I wanted to post this to see if anyone else was experiencing the same think I've noticed, and if you've found any work-arounds that perhaps I'm missing ..

Before V7 -

Ran 6.5 with latest patches.
I have 5 jobs for my servers, all are running reverse-incrementals with 'rollups' into their weekend vbk file.
"constant" running robocopy jobs to 'sync' all my non-vbk files over everyday via my 10-Meg VPN connection to a remote site.
Every Sunday I have a 'copy' job which transfers my vbk files to a external 4Tb drive which I manually transport offsite and upload to the NAS over there.

Now - running V7.

I recreated the same 5 jobs.
carved out space on my NAS and put all the 'newer' named files there.
stopped the V6.5 jobs and all the robocopy processes.
created some 'shaped' proxy rules so that I was limiting my business-hours "backup traffic" to only 6MB and wide-open after-hours.

I was excited that perhaps the WAN accelloration process might handle all the "dedup, incremental changes, and even possibly the vbk'" files for me. I'd thought this would be a reduction in "steps" for me by removing the Sunday/Monday tasks. I thought that perhaps the shaping of the proxy boxes with "wide-open" after hours might be able to massivly push out all the data and hopefully get me 'caught' back up by tuesday am at the latest.

MATERIAL SHOWN:
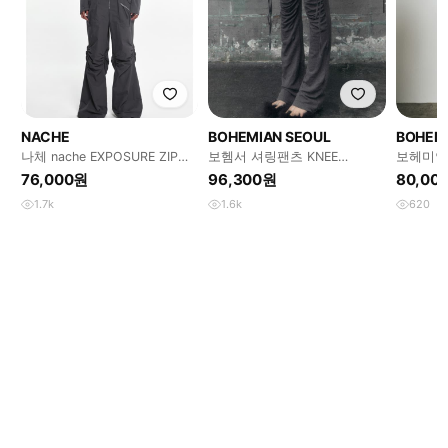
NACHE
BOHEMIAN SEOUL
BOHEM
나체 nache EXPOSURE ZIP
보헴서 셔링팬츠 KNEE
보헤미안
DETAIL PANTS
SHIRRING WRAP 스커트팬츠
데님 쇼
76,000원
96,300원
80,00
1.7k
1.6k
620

QUESTIONS:
**a)** In the backup post, what limit did the shaped proxy rules put on backup traffic during business hours?
**b)** List each step the backup post describes taking after switching to V7.
**c)** Carry the backup post forward from its last sentence, in the same voice.

OUTPUTS FOR THE TASKS:
**a)** They limited it to 6MB.

**b)**
- Recreated the same 5 jobs.
- Carved out space on the NAS and put all the newer-named files there.
- Stopped the V6.5 jobs and all the robocopy processes.
- Created shaped proxy rules that limited business-hours backup traffic to 6MB and left it wide open after hours.

**c)**
I haven't found this to be true. Not only haven't I been able to push out all of my vrb files to my remote site, but I dont have "full vbk" files offsite. I'd thought perhaps I didn't have enough 'cache' space, or perhaps not enough proxy boxes - but alas, nothing seems to be working. As of this time, I have backed up 943Gb at my local site (where my initial backups are done) and only transferred 497Gb accross the wire. How dissapointing to say the least, as I now have to figure out how to reverse-engineer this process. I'm going to somehow figure out how to stop the wan accelerators and transfer (at least) the vbk files manually again. Whenever I make this change, I dont know how the 'cache' process will react and work.

Please - If there is someone out there who has figured this out and how it actually might work, please let me know. I have 4 proxy servers configured, and 3 WAN accelerators - along with the same 10meg circuit.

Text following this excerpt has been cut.